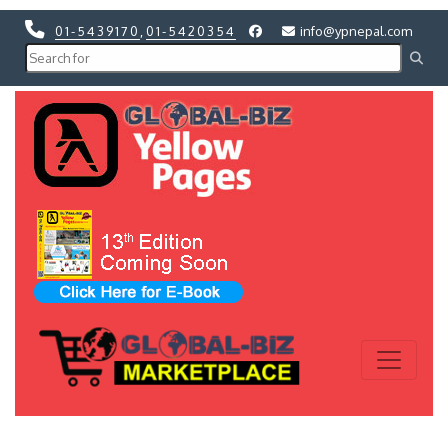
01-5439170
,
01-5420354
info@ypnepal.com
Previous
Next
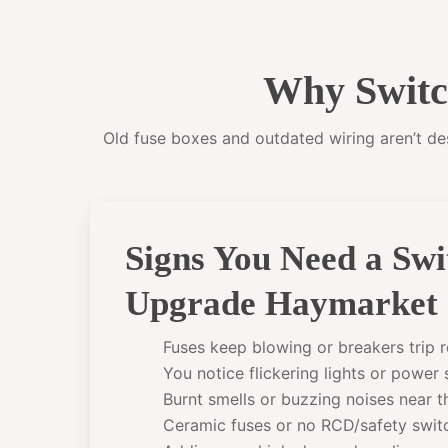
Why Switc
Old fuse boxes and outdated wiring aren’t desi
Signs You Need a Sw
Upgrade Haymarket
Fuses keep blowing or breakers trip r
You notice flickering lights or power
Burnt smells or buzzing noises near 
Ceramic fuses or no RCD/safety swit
________________________
HOW TO COMPLETE THIS TASK — Where the material contains pictures, leave them out and copy the rest verbatim.

EXPECTED ANSWER —
01-5439170
,
01-5420354
info@ypnepal.com
Previous
Next
Why Switc
Old fuse boxes and outdated wiring aren’t desi
Signs You Need a Sw
Upgrade Haymarket
Fuses keep blowing or breakers trip r
You notice flickering lights or power
Burnt smells or buzzing noises near 
Ceramic fuses or no RCD/safety swit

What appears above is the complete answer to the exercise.